Révision constitutionnelle au Sénégal : le Conseil constitutionnel met un terme à la loi votée par l’Assemblée
Une décision historique qui bouleverse le calendrier législatif sénégalais
Le Conseil constitutionnel du Sénégal a rendu ce verdict marquant : la loi de révision constitutionnelle, adoptée en juin 2026 par l’Assemblée nationale, est déclarée non conforme à la Constitution. Cette invalidation intervient après une saisine en urgence du chef de l’État, Bassirou Diomaye Faye, et confirme l’autorité de la haute juridiction comme rempart contre les excès législatifs.

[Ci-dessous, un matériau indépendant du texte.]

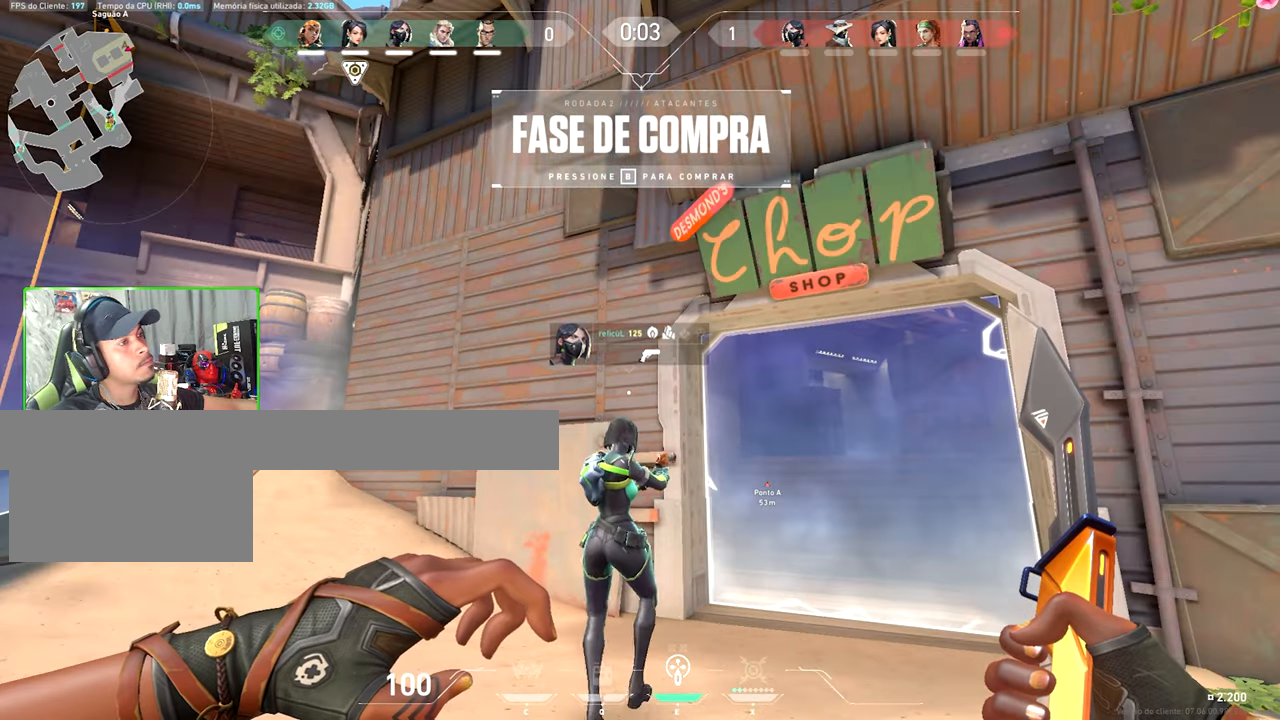
{"keys": [], "mouse": [], "mouse_move": "still", "events": []}
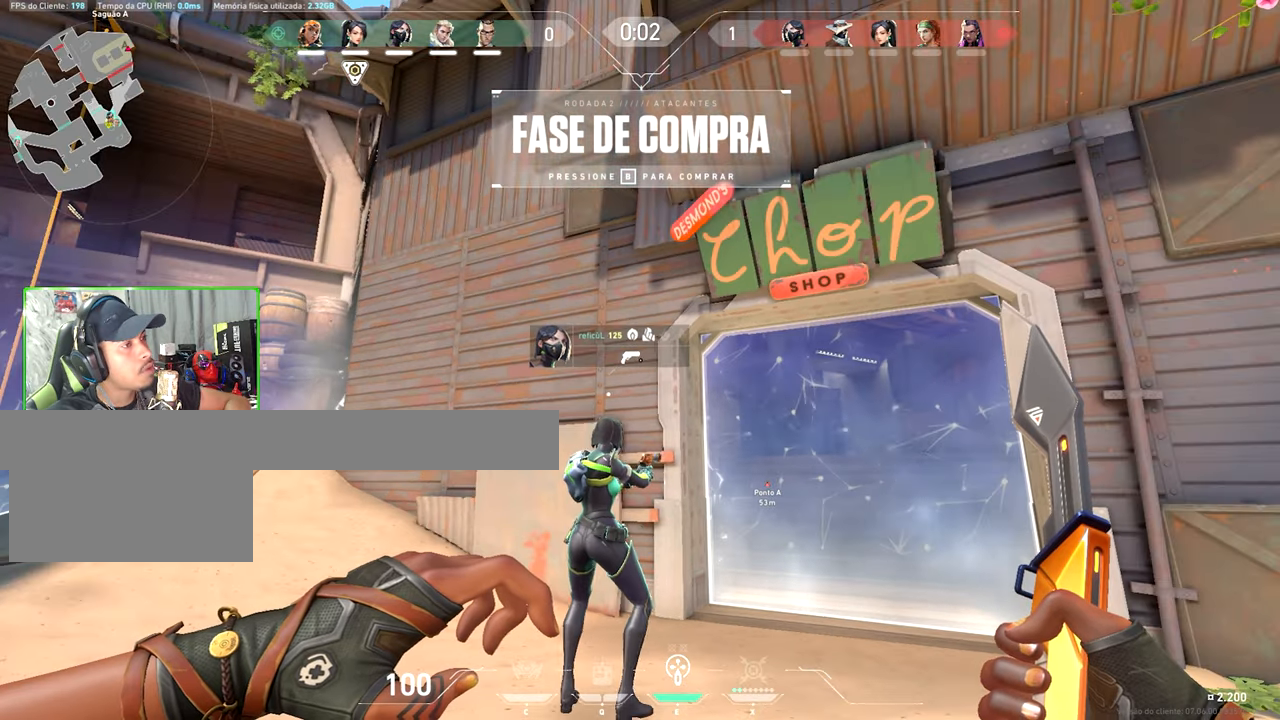
{"keys": ["w"], "mouse": [], "mouse_move": "left", "events": [[66, "s", "down"], [350, "a", "down"], [350, "s", "up"], [350, "w", "down"], [483, "a", "up"]]}
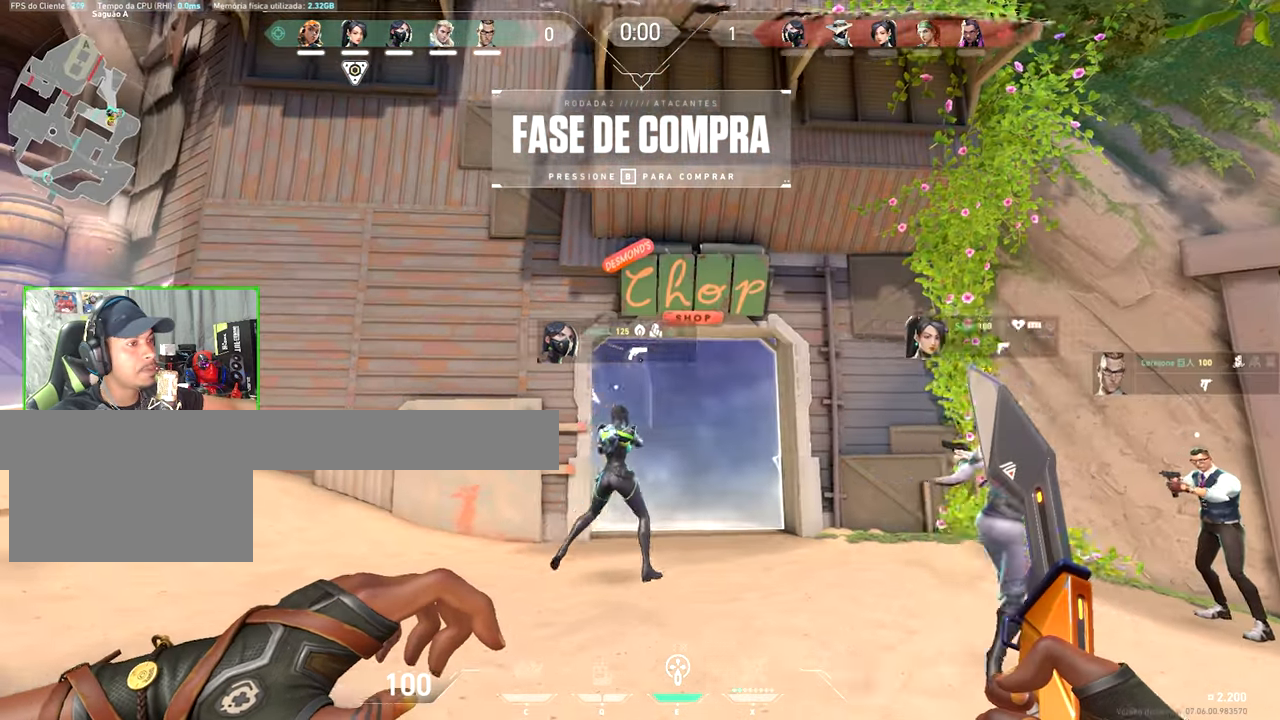
{"keys": ["shift", "w"], "mouse": [], "mouse_move": "still", "events": [[150, "shift", "down"], [150, "w", "up"], [350, "d", "down"], [350, "w", "down"], [383, "d", "up"]]}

Une procédure parlementaire contestée dès son adoption
Le texte, dont l’ambition était de redéfinir l’équilibre des pouvoirs entre l’exécutif et le législatif, avait été approuvé le 29 juin 2026. Parmi les mesures phares figuraient l’interdiction pour le président de diriger un parti politique, ainsi que la création d’une Cour constitutionnelle. Pourtant, c’est précisément le président lui-même qui a demandé au Conseil constitutionnel de se prononcer sur la régularité de la procédure.

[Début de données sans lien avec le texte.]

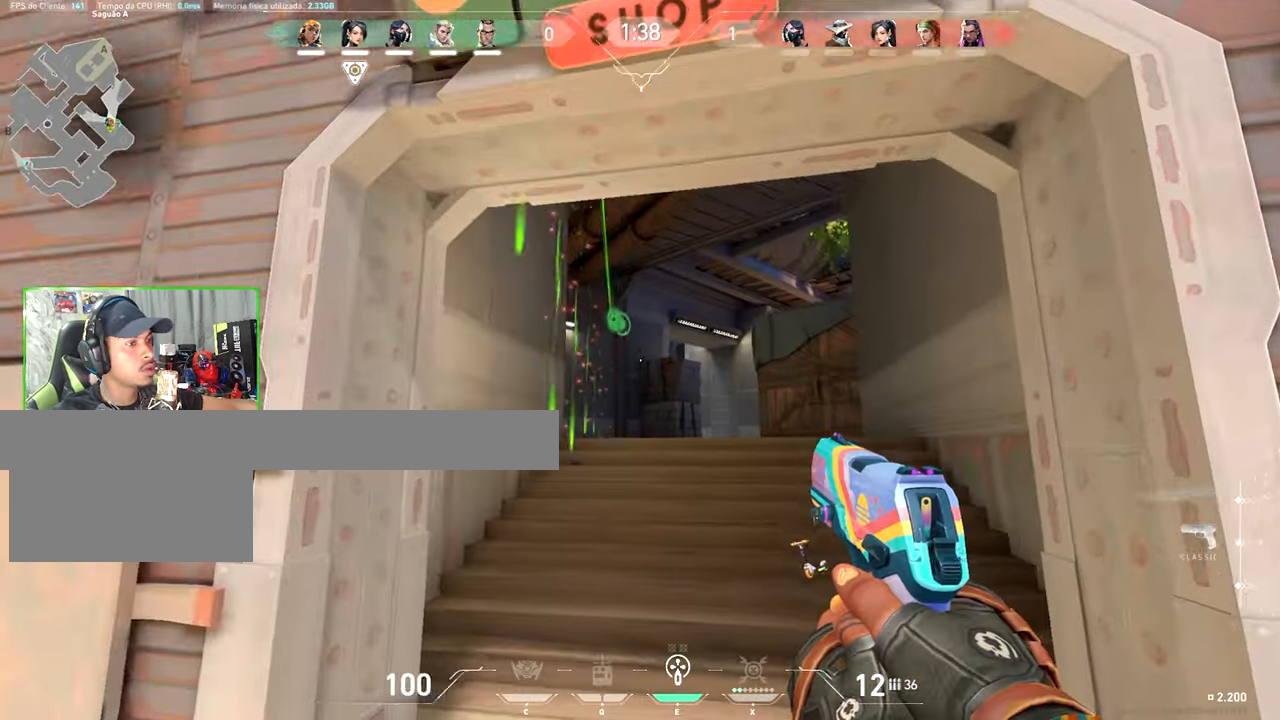
{"keys": ["d", "shift", "w"], "mouse": [], "mouse_move": "still", "events": [[33, "d", "down"], [133, "d", "up"], [350, "d", "down"]]}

Son équipe juridique a déposé un recours en urgence, mettant en lumière des irrégularités procédurales. Les éléments produits incluaient les comptes-rendus des débats, les amendements rejetés par les députés, ainsi que les enregistrements des séances parlementaires. L’objectif ? Démontrer que l’adoption de la loi avait ignoré des étapes constitutionnelles essentielles.
Deux manquements majeurs sanctionnés par les Sages
Au terme de son examen, le Conseil constitutionnel a identifié deux violations de la Constitution sénégalaise, notamment dans son article 82. Ces manquements ont suffi à invalider l’ensemble du texte avant même sa promulgation ou un éventuel référendum.
- La création de dépenses publiques non compensées : Selon la haute juridiction, les députés ont adopté des dispositions augmentant les charges de l’État sans proposer de recettes équivalentes, ce qui contrevient au principe constitutionnel exigeant un équilibre budgétaire.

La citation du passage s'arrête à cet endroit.